Voici donc le dernier roman en date de Arnaldur Indridason, et nous avons la chance d’avoir une livraison annuelle de très bon niveau, voire exceptionnelle. Après La rivière noire, qui était un bon roman policier centré sur Elinborg, c’est au tour de Sigurdur Oli d’être mis au centre de l’intrigue.
La vie privée de Sigurdur part en vrille. Son ménage avec Berthora est terminé, ils se sont séparés et cela semble irréversible. Sa mère, divorcée aussi, juge qu’il aurait pu mieux gérer sa vie, et son père doit passer sur la table d’opération pour sa prostate. Alors qu’il semble bringuebalé de droite et de gauche, sa vie professionnelle est menée avec rigueur. D’ailleurs, le roman s’ouvre sur une réunion d’anciens camarades de lycée. Tous ont formidablement réussi, dans le domaine des affaires ou de la finance, ont de superbes femmes, de superbes maisons, reviennent de superbes vacances. Cela fait tache d’huile avec le quotidien d’un policier.
Lors de cette réunion, un de ses amis Patrekur lui fait part que son beau frère Hermann pratique l’échangisme avec sa femme et qu’il fait l’objet d’un chantage de la part de la femme avec qui il a couché. Elle s’appelle Lina, vit avec son mari Ebby et pratique fréquemment l’échangisme. Patrekur demande à Sigurdur de raisonner Lina. Quand il arrive, celle-ci est mourante, agressée à coups de battes de base-ball. En parallèle, Andrès, un sans papier lui donne des indices qui pourraient l’aider à résoudre une affaire de pédophilie sur laquelle il a enquêtée jadis.
Après la rivière noire, je m’étais aperçu que le personnage de Erlendur me manquait cruellement. C’est donc avec une certaine appréhension que j’ai attaqué La muraille de lave, et je dois dire que ce roman est à classer dans les très bonnes enquêtes de la série. Car Arnaldur Indridason est un grand auteur de polar, et ce n’est une surprise pour personne si je vous dis que l’intrigue, je devrais dire les intrigues, est menée de main de maître.
Je me suis rappelé qu’en 2009, quand je lisais l’Homme du lac, j’avais souhaité qu’Indridason, qui avait fouillé le passé de son pays, nous donne son éclairage sur cette crise financière qui avait mis en faillite l’Islande avant qu’elle ne soit sauvée par le FMI. Tous mes espoirs, toutes mes espérances ont été grandement comblées par cet opus, et quel personnage mieux que Sigurdur Oli pouvait nous montrer tout cela.

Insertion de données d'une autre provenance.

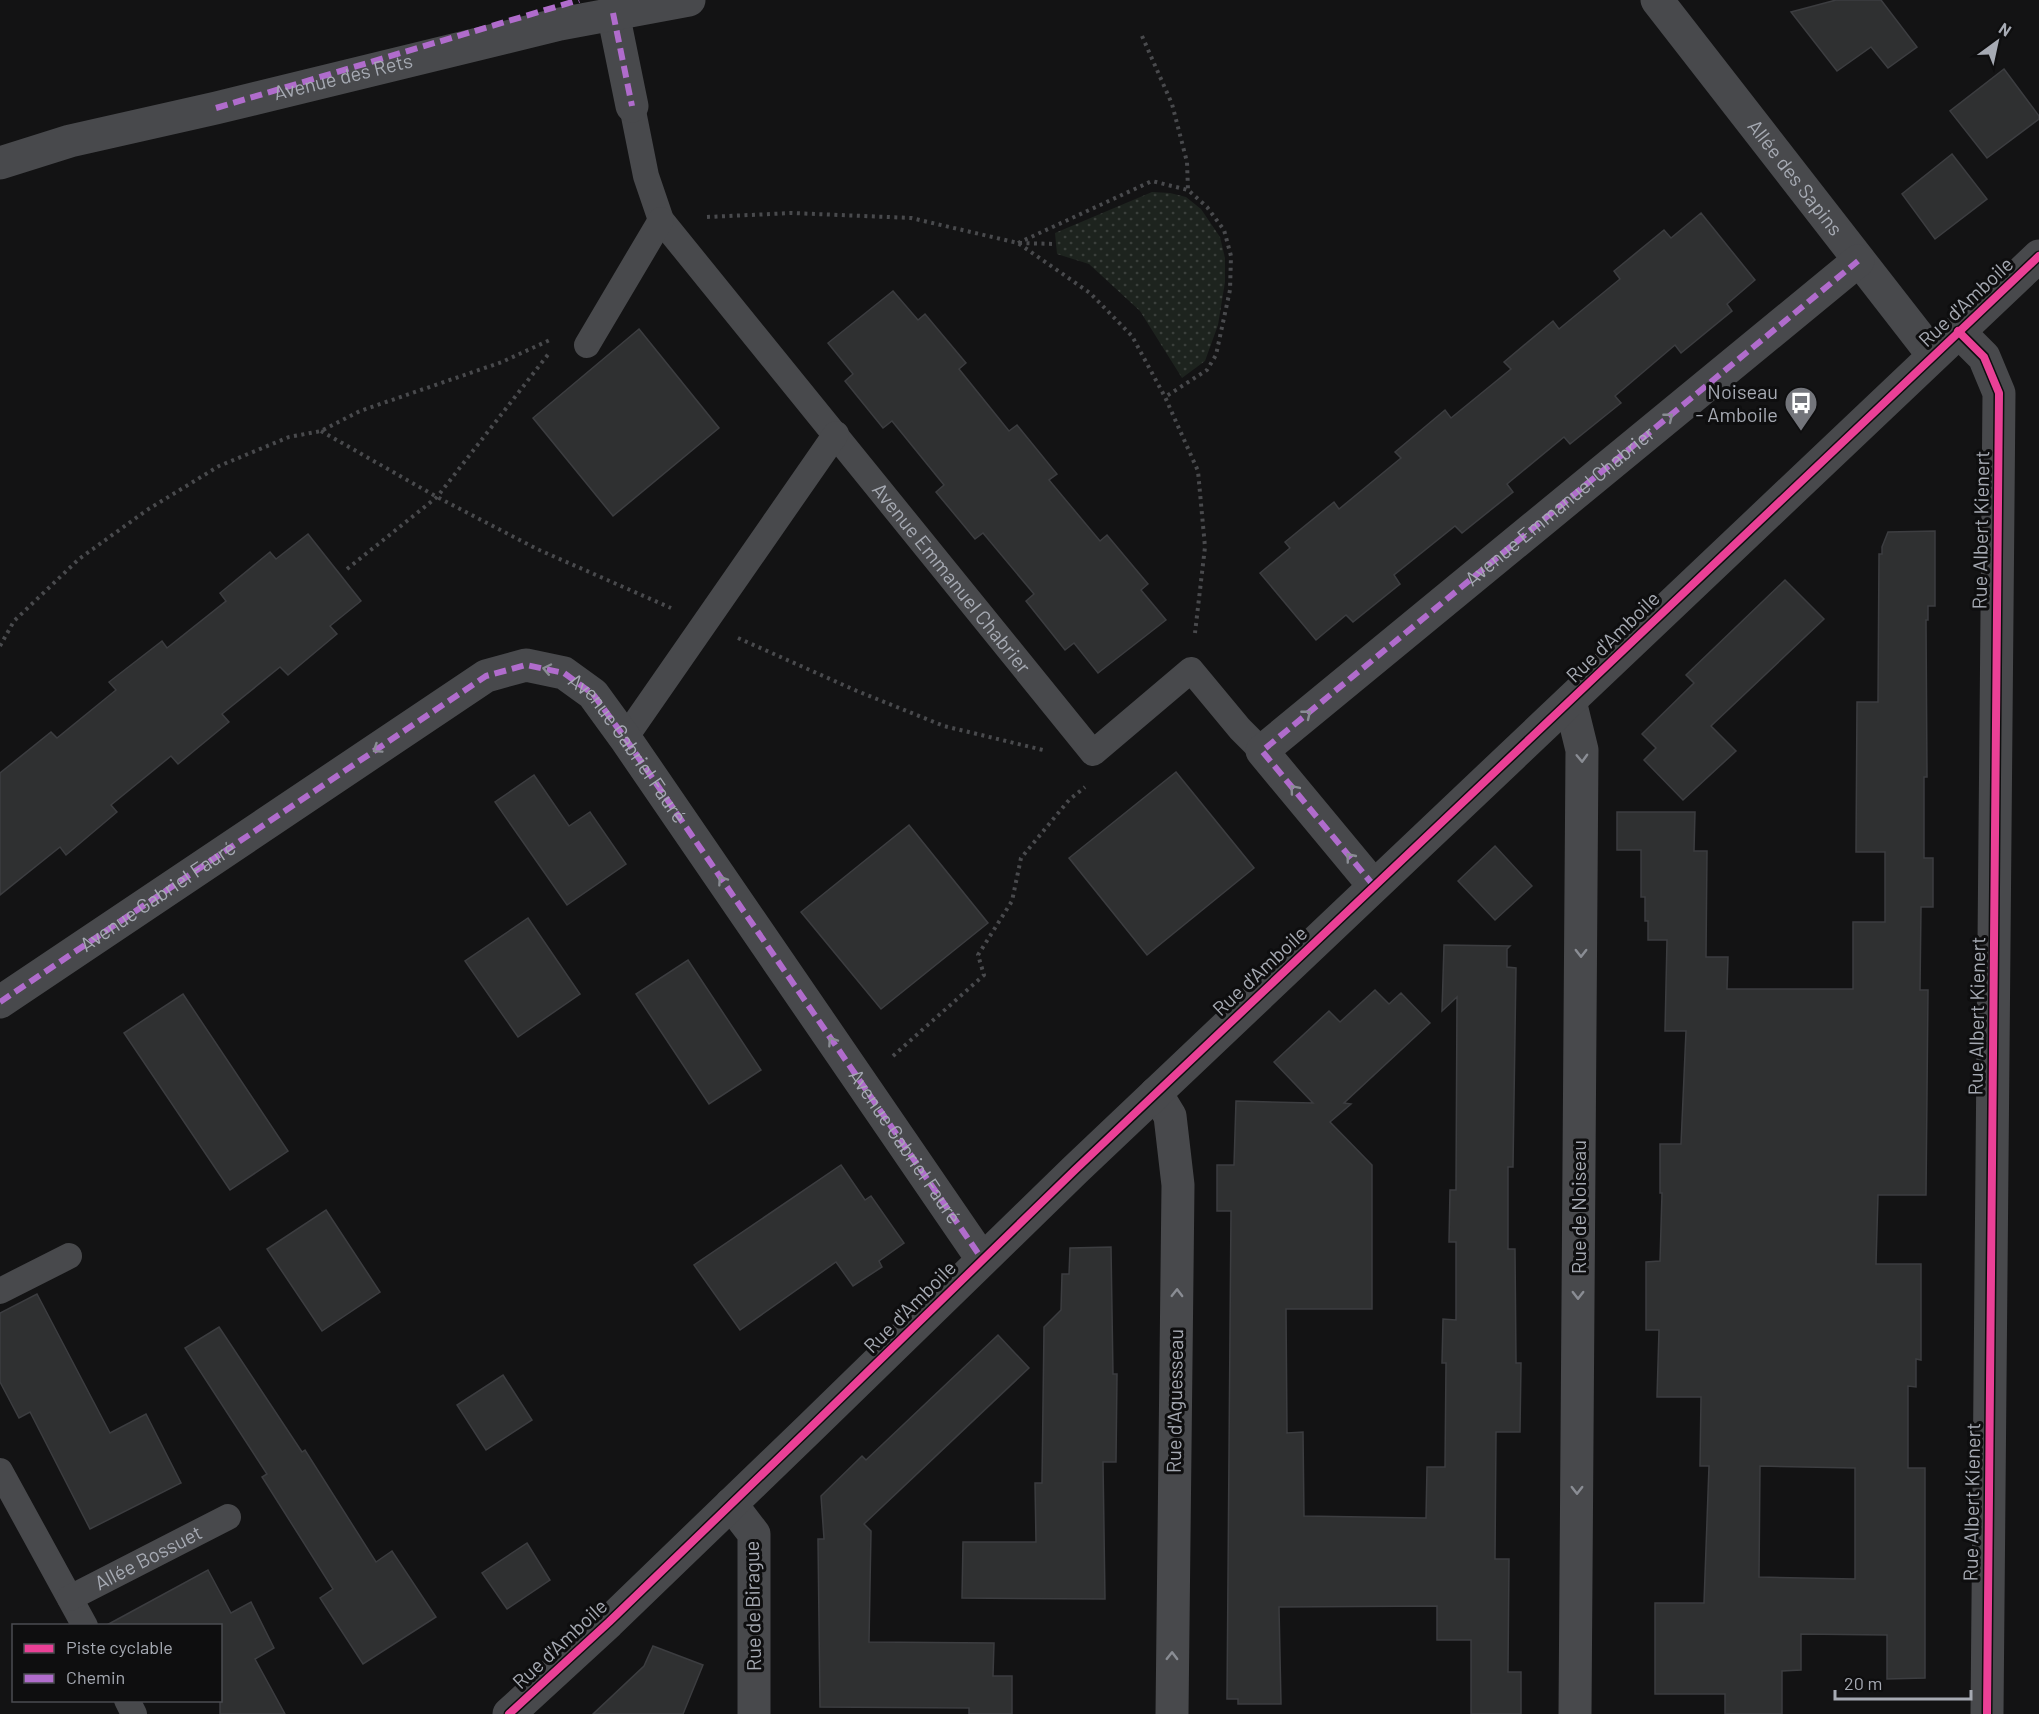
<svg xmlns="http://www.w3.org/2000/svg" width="2039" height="1714" font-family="Barlow,sans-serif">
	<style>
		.grass { fill: url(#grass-dots) }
		.building { fill: #2f3031; stroke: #3c3d40; stroke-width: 1.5; fill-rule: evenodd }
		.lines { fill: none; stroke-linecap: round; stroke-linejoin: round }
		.path { stroke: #494a4d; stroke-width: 4; stroke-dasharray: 3 4.5; stroke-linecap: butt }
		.service { stroke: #48494c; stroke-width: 26 }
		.minor { stroke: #48494c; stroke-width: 33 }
		.tertiary { stroke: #48494c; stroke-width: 33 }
		.quiet { stroke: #b06ccc; stroke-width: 6; stroke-dasharray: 12 6; stroke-linecap: butt }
		.cycleway-casing { stroke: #0e0e0f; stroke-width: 11 }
		.cycleway { stroke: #ea4096; stroke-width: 8 }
		.oneway { stroke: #8a8d94 }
		.labels { text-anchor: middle; stroke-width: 6; stroke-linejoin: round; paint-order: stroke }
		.street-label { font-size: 20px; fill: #a6aab3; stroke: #0e0e0f }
		.poi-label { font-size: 20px; fill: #a6aab3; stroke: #0e0e0f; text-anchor: end }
	</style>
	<defs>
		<pattern id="grass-dots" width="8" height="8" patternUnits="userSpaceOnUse" patternTransform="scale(1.5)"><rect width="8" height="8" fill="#1d231e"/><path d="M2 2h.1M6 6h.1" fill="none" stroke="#3b403c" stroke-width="1.8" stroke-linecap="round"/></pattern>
	</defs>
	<rect width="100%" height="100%" fill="#131314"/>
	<polygon class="grass" points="1152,192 1170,193 1186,197 1201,209 1220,237 1225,258 1225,282 1218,325 1205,361 1182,378 1140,311 1089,264 1057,254 1055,233"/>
	<g class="building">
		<polygon points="1836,0 1881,0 1917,47 1888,68 1871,47 1837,71 1791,12"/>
		<polygon points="2004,69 2039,116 2039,119 1987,158 1950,111"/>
		<polygon points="1952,154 1987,199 1935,239 1902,194"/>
		<polygon points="1701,213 1755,280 1727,304 1732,311 1681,353 1675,345 1615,396 1621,403 1570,444 1564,437 1507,484 1513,492 1462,533 1455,526 1394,575 1400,584 1353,622 1346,615 1316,640 1260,573 1290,548 1285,542 1334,502 1339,509 1401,458 1395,452 1445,410 1451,418 1511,369 1504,362 1553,321 1559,329 1620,279 1614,271 1664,230 1671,238"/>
		<polygon points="893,291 918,320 925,314 966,363 959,369 1009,431 1017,425 1057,474 1049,480 1100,541 1107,535 1148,584 1141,590 1166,620 1098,673 1074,643 1065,650 1026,601 1034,594 983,533 975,539 936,492 944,485 892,421 883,428 845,381 853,374 828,343"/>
		<polygon points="639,329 719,428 613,516 533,418"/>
		<path d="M 1935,531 L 1935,606 L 1928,606 L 1928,620 L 1926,620 L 1927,777 L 1924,777 L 1924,858 L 1933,858 L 1933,907 L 1921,907 L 1920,990 L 1928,990 L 1926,1195 L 1878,1195 L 1876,1264 L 1921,1264 L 1921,1360 L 1916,1359 L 1916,1387 L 1908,1386 L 1908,1468 L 1925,1468 L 1925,1678 L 1887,1679 L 1887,1635 L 1801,1634 L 1801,1670 L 1782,1671 L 1782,1714 L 1725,1714 L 1725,1694 L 1655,1694 L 1655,1603 L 1704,1603 L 1709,1466 L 1700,1466 L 1701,1397 L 1657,1397 L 1659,1330 L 1646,1330 L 1646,1262 L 1660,1261 L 1662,1193 L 1660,1193 L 1660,1144 L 1681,1144 L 1686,1031 L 1665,1031 L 1667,940 L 1648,940 L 1648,921 L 1645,921 L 1645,897 L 1641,897 L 1641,850 L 1617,850 L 1617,812 L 1695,812 L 1694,851 L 1707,851 L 1706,957 L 1728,957 L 1727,989 L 1853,989 L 1853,922 L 1885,922 L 1885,852 L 1856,852 L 1857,702 L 1878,702 L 1879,554 L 1882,554 L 1882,547 L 1888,532 ZM 1760,1466 L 1855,1468 L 1855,1579 L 1759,1577 Z"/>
		<polygon points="308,534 361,601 330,626 337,634 288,675 280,667 222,714 229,722 178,764 171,756 111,805 117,812 66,855 60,847 0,895 0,773 51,732 57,738 116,690 109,682 162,641 167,648 226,601 220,593 270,552 276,559"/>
		<polygon points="1785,580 1824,619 1711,726 1736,751 1683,800 1644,760 1656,748 1642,734 1694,683 1686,675"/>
		<polygon points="1176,772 1254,868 1147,955 1069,858"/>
		<polygon points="534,775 569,826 590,812 626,864 567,905 495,802"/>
		<polygon points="909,825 988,923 881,1009 801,912"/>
		<polygon points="1495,846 1532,886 1495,920 1458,881"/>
		<polygon points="528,918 580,994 518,1037 465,961"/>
		<polygon points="1444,945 1510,946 1507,949 1507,967 1516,968 1513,1167 1508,1167 1508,1249 1515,1249 1516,1363 1521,1363 1520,1432 1496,1432 1495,1559 1509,1559 1508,1672 1521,1672 1521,1714 1471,1714 1471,1640 1437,1640 1437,1606 1279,1607 1281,1704 1238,1704 1238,1699 1227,1699 1231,1211 1217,1211 1217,1165 1234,1165 1236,1101 1313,1103 1274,1062 1329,1011 1340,1022 1375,990 1389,1004 1401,993 1430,1023 1344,1103 1351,1104 1330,1122 1372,1165 1372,1309 1286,1309 1287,1433 1303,1432 1304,1516 1426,1518 1427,1467 1445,1467 1446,1363 1442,1363 1443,1319 1456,1320 1456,1242 1449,1242 1450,1190 1456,1190 1457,997 1442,1011"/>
		<polygon points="688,960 761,1070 709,1104 636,994"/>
		<polygon points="183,994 288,1151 230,1190 124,1033"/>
		<polygon points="841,1165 865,1200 871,1196 904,1243 879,1261 882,1267 853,1286 836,1262 740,1330 694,1265"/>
		<polygon points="326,1210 380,1292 322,1331 267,1249"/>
		<polygon points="1111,1247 1113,1374 1117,1374 1116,1462 1103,1462 1105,1599 962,1598 963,1542 1036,1542 1035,1483 1042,1483 1044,1327 1061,1310 1062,1274 1069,1274 1070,1248"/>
		<polygon points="37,1294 110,1433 146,1414 181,1483 90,1529 30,1412 19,1418 0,1382 0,1313"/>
		<polygon points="219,1327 302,1452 305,1450 376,1562 392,1551 436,1617 363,1664 320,1598 333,1589 262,1477 267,1474 185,1348"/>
		<polygon points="998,1335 1029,1368 864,1524 871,1531 869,1642 994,1643 993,1676 1012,1676 1012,1714 969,1714 969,1708 820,1707 818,1539 824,1539 821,1496 862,1456 866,1460"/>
		<polygon points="503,1375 532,1420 486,1450 457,1405"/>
		<polygon points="527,1543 550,1580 507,1609 482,1573"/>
		<polygon points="208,1570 231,1613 251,1602 274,1648 255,1659 285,1714 220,1714 220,1626 105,1626"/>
		<polygon points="653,1646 703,1665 683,1714 593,1714 644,1666"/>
	</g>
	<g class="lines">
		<g class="path">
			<polyline points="1142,36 1172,104 1187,162 1188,190"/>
			<polyline points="707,217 792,213 911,218 1018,243 1090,293 1132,336 1165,397 1198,471 1205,547 1195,633"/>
			<polyline points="1018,243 1152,181 1188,190 1207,207 1224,230 1231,256 1230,290 1216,355 1207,370 1165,397"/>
			<polyline points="1019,243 1056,244"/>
			<polyline points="321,431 437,497 537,549 671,608"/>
			<polyline points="347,569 437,497 550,352"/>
			<polyline points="738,638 857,691 944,726 1043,750"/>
			<polyline points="0,646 14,621 79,559 147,510 219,466 289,437 321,431 360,411 502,362 552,339"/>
			<polyline points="893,1056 984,975 978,955 1012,901 1021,858 1069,800 1085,787"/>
		</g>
		<g class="service">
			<path id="s1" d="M 632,106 L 646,176 L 661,220 L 1093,753 L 1191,670 L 1240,729 L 1262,751"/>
			<polyline points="587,345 661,220"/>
			<polyline points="625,738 836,434"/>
			<polyline points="0,1291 69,1256"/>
			<polyline points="0,1471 85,1626"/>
			<path id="s2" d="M 70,1598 L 228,1517"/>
			<polyline points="127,1700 134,1714"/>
		</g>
		<g class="minor">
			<path id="s3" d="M 1657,0 L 1933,355"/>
			<polyline points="613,13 632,106"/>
			<path id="s4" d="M 0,163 L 70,141 L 216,108 L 560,24 L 689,0"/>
			<polyline points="1958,331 1984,357 1999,393 1987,1714"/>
			<polyline points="1570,701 1582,750 1575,1714"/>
			<path id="s5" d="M 1374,886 L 1262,751 L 1858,261"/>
			<path id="s6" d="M 0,1002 L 486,676 L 526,665 L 564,673 L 593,694 L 625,738 L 982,1259"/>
			<polyline points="1156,1093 1170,1116 1178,1185 1172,1714"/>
			<polyline points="731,1504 754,1534 754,1714"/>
		</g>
		<polyline class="tertiary" points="509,1714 609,1622 809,1429 1075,1170 2039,256"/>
		<g class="quiet">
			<polyline points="613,13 632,106"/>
			<polyline points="216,108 579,0"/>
			<polyline points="1374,886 1262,751 1858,261"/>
			<polyline points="0,1002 486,676 526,665 564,673 593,694 625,738 982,1259"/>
		</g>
		<g class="cycleway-casing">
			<g id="cycleway">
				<polyline points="1958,331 1984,357 1999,393 1987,1714"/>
				<polyline points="509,1714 609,1622 809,1429 1075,1170 2039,256"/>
			</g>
		</g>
		<use href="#cycleway" class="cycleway"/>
	</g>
	<defs><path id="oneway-chevron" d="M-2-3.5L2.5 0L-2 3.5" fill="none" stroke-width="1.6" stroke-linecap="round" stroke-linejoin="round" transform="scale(1.5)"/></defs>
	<g class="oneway">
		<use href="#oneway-chevron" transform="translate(1669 417) rotate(-39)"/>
		<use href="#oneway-chevron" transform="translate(547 669) rotate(-168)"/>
		<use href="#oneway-chevron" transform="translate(1307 714) rotate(-39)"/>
		<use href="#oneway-chevron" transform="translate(377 749) rotate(146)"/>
		<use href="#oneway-chevron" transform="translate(1582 758) rotate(88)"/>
		<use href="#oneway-chevron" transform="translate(1294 789) rotate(-130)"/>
		<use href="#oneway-chevron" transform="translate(1350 857) rotate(-129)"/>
		<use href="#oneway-chevron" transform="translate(722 880) rotate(-124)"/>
		<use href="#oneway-chevron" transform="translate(1581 953) rotate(90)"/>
		<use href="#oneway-chevron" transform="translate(832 1041) rotate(-124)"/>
		<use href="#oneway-chevron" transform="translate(1177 1293) rotate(-89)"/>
		<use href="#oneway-chevron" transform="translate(1578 1295) rotate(90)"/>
		<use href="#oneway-chevron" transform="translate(1577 1490) rotate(90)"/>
		<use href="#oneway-chevron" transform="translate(1172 1656) rotate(-89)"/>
	</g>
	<defs>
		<g id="bus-pin" transform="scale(1.725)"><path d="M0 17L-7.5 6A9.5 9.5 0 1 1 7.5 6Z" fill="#73757b" stroke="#0e0e0f"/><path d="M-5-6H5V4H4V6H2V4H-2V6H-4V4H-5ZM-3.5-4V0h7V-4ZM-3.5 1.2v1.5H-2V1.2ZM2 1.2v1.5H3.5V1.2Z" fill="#fff"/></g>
	</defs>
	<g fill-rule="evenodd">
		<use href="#bus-pin" x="1801" y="403"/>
	</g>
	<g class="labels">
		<g class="street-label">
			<text dy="7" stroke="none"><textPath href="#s4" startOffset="354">Avenue des Rets</textPath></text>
			<text dy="7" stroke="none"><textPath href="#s3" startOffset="225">Allée des Sapins</textPath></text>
			<text transform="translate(1966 302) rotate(-43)" y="7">Rue d'Amboile</text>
			<text dy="7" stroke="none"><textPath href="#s5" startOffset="561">Avenue Emmanuel Chabrier</textPath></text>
			<text transform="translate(1981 530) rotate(-89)" y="7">Rue Albert Kienert</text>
			<text dy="7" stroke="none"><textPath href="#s1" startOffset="579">Avenue Emmanuel Chabrier</textPath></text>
			<text transform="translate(1613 637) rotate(-44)" y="7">Rue d'Amboile</text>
			<text dy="7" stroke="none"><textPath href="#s6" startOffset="765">Avenue Gabriel Fauré</textPath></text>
			<text dy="7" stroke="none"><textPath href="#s6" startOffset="190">Avenue Gabriel Fauré</textPath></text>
			<text transform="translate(1260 971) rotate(-43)" y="7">Rue d'Amboile</text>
			<text transform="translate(1977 1016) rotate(-89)" y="7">Rue Albert Kienert</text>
			<text dy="7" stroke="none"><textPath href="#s6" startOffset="1251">Avenue Gabriel Fauré</textPath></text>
			<text transform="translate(1579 1207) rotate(-90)" y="7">Rue de Noiseau</text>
			<text transform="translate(910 1307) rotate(-45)" y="7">Rue d'Amboile</text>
			<text transform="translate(1175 1401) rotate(-89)" y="7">Rue d'Aguesseau</text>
			<text transform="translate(1972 1502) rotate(-89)" y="7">Rue Albert Kienert</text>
			<text dy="7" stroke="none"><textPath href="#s2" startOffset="88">Allée Bossuet</textPath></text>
			<text transform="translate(753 1606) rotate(-91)" y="7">Rue de Birague</text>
			<text transform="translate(560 1644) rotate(-43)" y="7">Rue d'Amboile</text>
		</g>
		<g class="poi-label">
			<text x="1778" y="399">Noiseau<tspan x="1778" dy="23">- Amboile</tspan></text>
		</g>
	</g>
	<rect x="12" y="1624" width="210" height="78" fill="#0e0e0f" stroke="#4b4c51" stroke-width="1.5"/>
	<rect x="24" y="1644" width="30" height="9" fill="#ea4096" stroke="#4b4c51" stroke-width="1.5"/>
	<text x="66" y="1654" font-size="18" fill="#a6aab3">Piste cyclable</text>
	<rect x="24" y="1674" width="30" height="9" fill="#b06ccc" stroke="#4b4c51" stroke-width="1.5"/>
	<text x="66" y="1684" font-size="18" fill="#a6aab3">Chemin</text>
	<g transform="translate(1997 42) rotate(33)" stroke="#0e0e0f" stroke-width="4.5" paint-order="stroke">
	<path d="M0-4.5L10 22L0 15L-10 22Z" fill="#a6aab3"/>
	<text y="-9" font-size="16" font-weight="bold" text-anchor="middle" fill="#a6aab3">N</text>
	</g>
	<path d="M1835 1690v9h136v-9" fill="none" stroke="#a6aab3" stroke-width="3"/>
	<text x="1844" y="1690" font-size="18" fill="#a6aab3" stroke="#0e0e0f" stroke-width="4.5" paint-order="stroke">20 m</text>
</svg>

Car Sigurdur Oli a fait ses études aux Etats Unis, il a adoré ce pays de la liberté, son libéralisme, avant de s’apercevoir que ce modèle de course effrénée vers l’argent et le profit immédiat était abject. Et c’est au travers d’un personnage pas forcément sympathique que Indridason nous assène ses quatre vérités. Sigurdur est un homme bourru, brut de décoffrage, direct, qui a des difficultés dans sa famille et sa vie personnelle car il ne sait pas communiquer ; il regrette sa femme quand elle l’a quitté.
Indridason nous fait aimer ce personnage, nous peint une société amorale dans laquelle il ne se reconnait pas. Et quand tout ce qui compte, c’est le fric à n’importe quel prix, alors les victimes sont nombreuses, et la moralité et le bon sens n’existent plus. Même la vie ne vaut plus rien. Ce roman, au-delà de ses enquêtes bien emberlificotées et emmêlées les unes dans les autres, est avant tout un acte d’humanisme, un plaidoyer à une société plus simple et plus saine. C’est un roman humain par un grand auteur.